Operating GitHub Actions ARC: Ephemeral Runners, Scale Sets, and Security Boundaries

Introduction
Why ephemeral runners are usually the safer default
Split scale sets by workload and trust boundary
Security depends on the surrounding boundaries
Image strategy is a balance between speed and cleanliness
Apply least privilege to networking and secrets
Signals to monitor in production
Operational checklist
Common anti-patterns
Closing thoughts
References

Operating GitHub Actions ARC

Introduction

At team scale, self-hosted GitHub Actions runners stop being only a cost discussion. They become an execution-isolation and security-boundary discussion. Once you run GitHub Actions Runner Controller, or ARC, on Kubernetes, the important questions change.

Should runners be long-lived or ephemeral
How should scale sets be separated by workload or trust boundary
How should images, caches, secrets, and network access be isolated

This guide stays close to GitHub's official ARC documentation and focuses on operational decisions rather than installation alone.

Why ephemeral runners are usually the safer default

Long-lived runners are easy to start with, but state accumulates over time.

files from previous jobs can remain
tool versions can drift
contamination or compromise can persist longer than expected

Ephemeral runners improve the default security and reproducibility posture because they are discarded after a short lifecycle.

Benefits:

stronger job-to-job isolation
cleaner image-based standardization
less risk of carrying polluted state into later jobs

They do increase operational discipline requirements, but for most serious environments they are the safer baseline.

Split scale sets by workload and trust boundary

One of the most common ARC design mistakes is putting every repository and workload behind a single giant scale set. That makes scheduling feel simple but weakens security and priority control.

Use boundaries like these instead:

untrusted versus trusted code paths
build versus deploy workloads
different network-access needs

Example:

Scale set	Purpose	Why separate it
`public-ci`	validation for external contributor PRs	isolates untrusted code
`internal-build`	internal builds and tests	allows controlled package and cache access
`deploy-ops`	deployment and operations workflows	needs stronger credential and approval boundaries

Security depends on the surrounding boundaries

Runner security is not only about patching the runner image. It depends on the whole execution perimeter.

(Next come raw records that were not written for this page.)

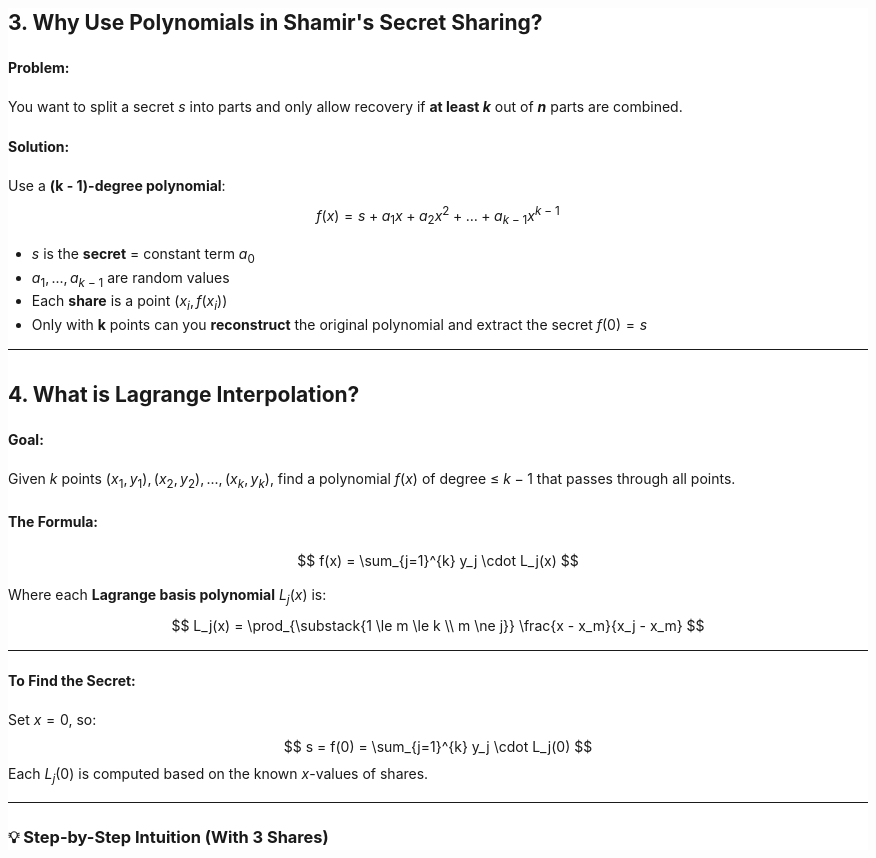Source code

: ## 3. Why Use Polynomials in Shamir's Secret Sharing?

#### Problem:

You want to split a secret $s$ into parts and only allow recovery if **at least $k$** out of **$n$** parts are combined.

#### Solution:

Use a **(k - 1)-degree polynomial**:
$$
f(x) = s + a_1x + a_2x^2 + \dots + a_{k-1}x^{k-1}
$$

- $s$ is the **secret** = constant term $a_0$
- $a_1, ..., a_{k-1}$ are random values
- Each **share** is a point $(x_i, f(x_i))$
- Only with **k** points can you **reconstruct** the original polynomial and extract the secret $f(0) = s$

------

## 4. What is Lagrange Interpolation?

#### Goal:

Given $k$ points $(x_1, y_1), (x_2, y_2), ..., (x_k, y_k)$, find a polynomial $f(x)$ of degree ≤ $k - 1$ that passes through all points.

#### The Formula:

$$
f(x) = \sum_{j=1}^{k} y_j \cdot L_j(x)
$$

Where each **Lagrange basis polynomial** $L_j(x)$ is:
$$
L_j(x) = \prod_{\substack{1 \le m \le k \\ m \ne j}} \frac{x - x_m}{x_j - x_m}
$$

------

#### To Find the Secret:

Set $x = 0$, so:
$$
s = f(0) = \sum_{j=1}^{k} y_j \cdot L_j(0)
$$
Each $L_j(0)$ is computed based on the known $x$-values of shares.

------

### 💡 Step-by-Step Intuition (With 3 Shares)

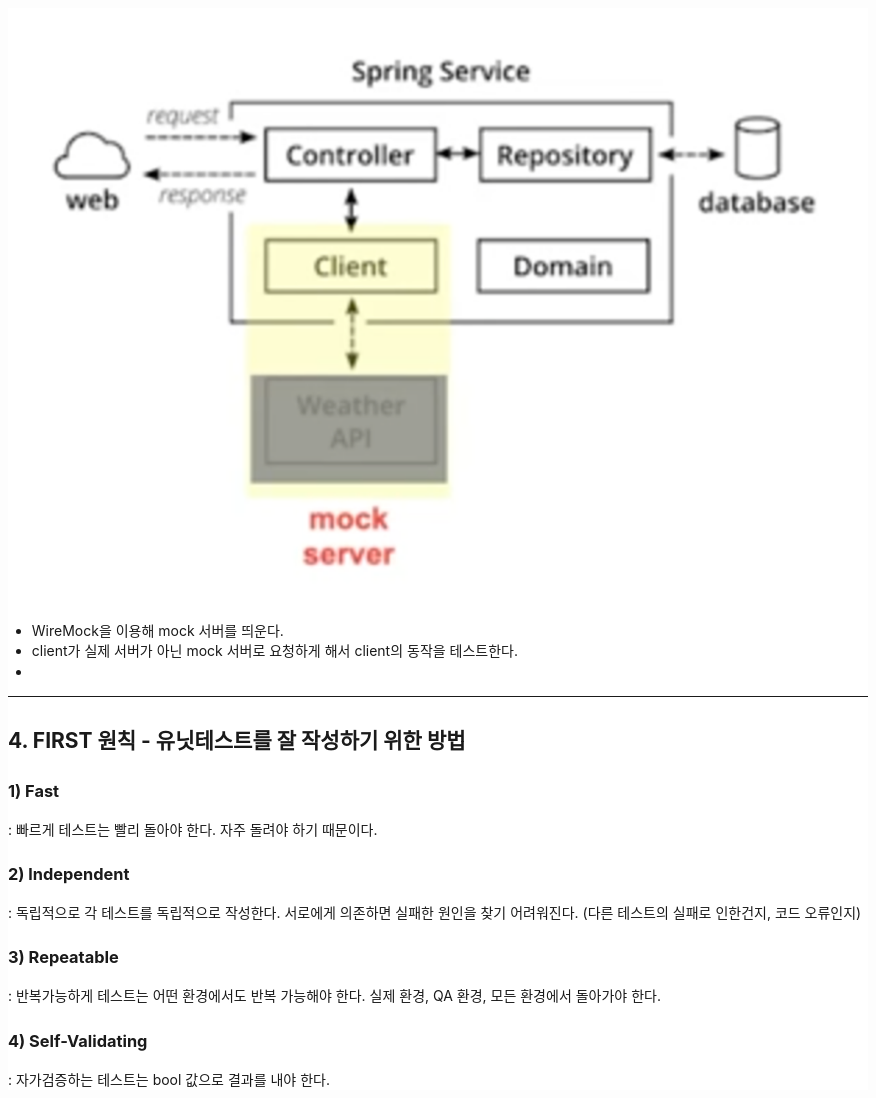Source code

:![](img_5.png)
- WireMock을 이용해 mock 서버를 띄운다.
- client가 실제 서버가 아닌 mock 서버로 요청하게 해서 client의 동작을 테스트한다.
- 
---

## 4. FIRST 원칙 - 유닛테스트를 잘 작성하기 위한 방법

### 1) Fast 
: 빠르게 테스트는 빨리 돌아야 한다. 자주 돌려야 하기 때문이다.

### 2) lndependent
: 독립적으로 각 테스트를 독립적으로 작성한다. 서로에게 의존하면 실패한 원인을 찾기 어려워진다. (다른 테스트의 실패로 인한건지, 코드 오류인지)

### 3) RepeatabIe
: 반복가능하게 테스트는 어떤 환경에서도 반복 가능해야 한다. 실제 환경, QA 환경, 모든 환경에서 돌아가야 한다.

### 4) Self-Validating
: 자가검증하는 테스트는 bool 값으로 결과를 내야 한다.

Critical boundaries to review:

which secrets the job can access
Kubernetes service account permissions
image provenance and update path
outbound network policy
cache and artifact storage separation

The most dangerous pattern is letting untrusted pull request workloads share a boundary with deployment credentials.

Image strategy is a balance between speed and cleanliness

With ephemeral runners, image design matters more.

If the image is too empty, every job pays heavy install time. If the image is too large, image pull time dominates startup.

A practical compromise:

put language runtimes and common build tools in the base image
restore project-specific dependencies through caches or workflow steps
version runner images clearly and track their rollout history

Apply least privilege to networking and secrets

ARC runners often become far more privileged than teams realize. Recommended practices:

separate egress policy per scale set
expose cloud credentials only to deployment-oriented runners
keep basic test runners at the lowest practical privilege
prefer GitHub OIDC over long-lived cloud secrets where possible

Signals to monitor in production

Watch at least these:

job queue wait time
runner creation latency
Pod scheduling failures
image pull time
cleanup behavior after failed jobs
scale-out and scale-in delay

Operational checklist

Untrusted and privileged workloads are separated.
Ephemeral runners are the default pattern.
Runner image versions are traceable.
Scale sets have distinct network policy boundaries.
OIDC or minimum-privilege secret strategy is documented.

Common anti-patterns

One runner group for every repository

This simplifies administration on paper but weakens security and priority control.

Long-lived runners with a lot of local state

The apparent speed gain is often purchased with drift and contamination risk.

This is one of the highest-risk runner designs you can choose.

Closing thoughts

The core ARC challenge is not how to launch runners on Kubernetes. It is how to decide which jobs should run inside which trust boundary. Ephemeral runners, separate scale sets, and minimum-privilege network and secret policies are the center of that model.